Batched Bandits with Crowd Externalities
This addresses a novel setting in sequential decision-making for scenarios with batch constraints and external crowd effects, representing an incremental theoretical extension.
The paper tackles the problem of batched multi-armed bandits where policy updates are limited and crowd size depends on past arm selections, designing a near-optimal policy with regret O(√(ln x/x) + ε) and a UCB-inspired algorithm with regret O(max(K ln T, √(T ln T))).

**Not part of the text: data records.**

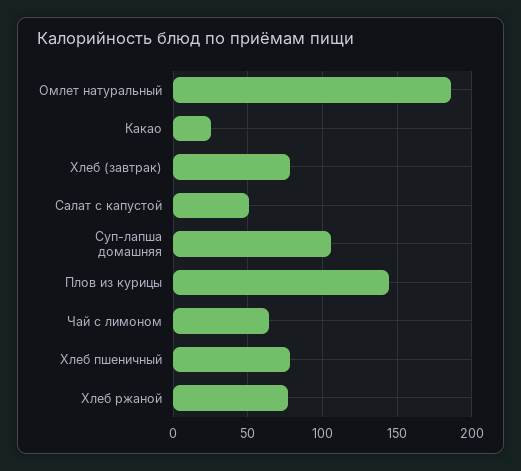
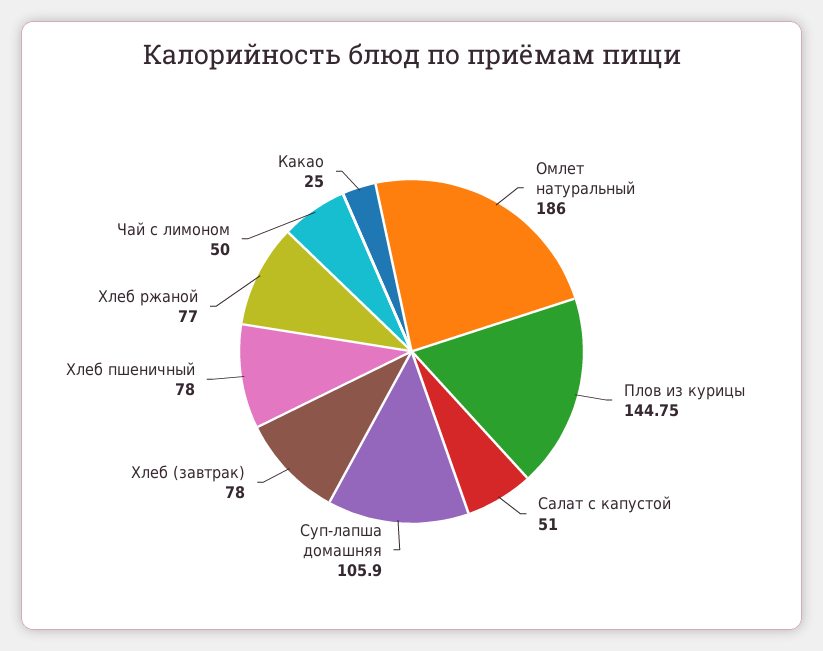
  {
    "Омлет натуральный": 186,
    "Какао": 25,
    "Хлеб (завтрак)": 78,
    "Салат с капустой": 51,
    "Суп-лапша домашняя": 105.9,
    "Плов из курицы": 144.75,
-   "Чай с лимоном": 65,
+   "Чай с лимоном": 50,
    "Хлеб пшеничный": 78,
    "Хлеб ржаной": 77
  }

In Batched Multi-Armed Bandits (BMAB), the policy is not allowed to be updated at each time step. Usually, the setting asserts a maximum number of allowed policy updates and the algorithm schedules them so that to minimize the expected regret. In this paper, we describe a novel setting for BMAB, with the following twist: the timing of the policy update is not controlled by the BMAB algorithm, but instead the amount of data received during each batch, called \textit{crowd}, is influenced by the past selection of arms. We first design a near-optimal policy with approximate knowledge of the parameters that we prove to have a regret in $\mathcal{O}(\sqrt{\frac{\ln x}{x}}+ε)$ where $x$ is the size of the crowd and $ε$ is the parameter error. Next, we implement a UCB-inspired algorithm that guarantees an additional regret in $\mathcal{O}\left(\max(K\ln T,\sqrt{T\ln T})\right)$, where $K$ is the number of arms and $T$ is the horizon.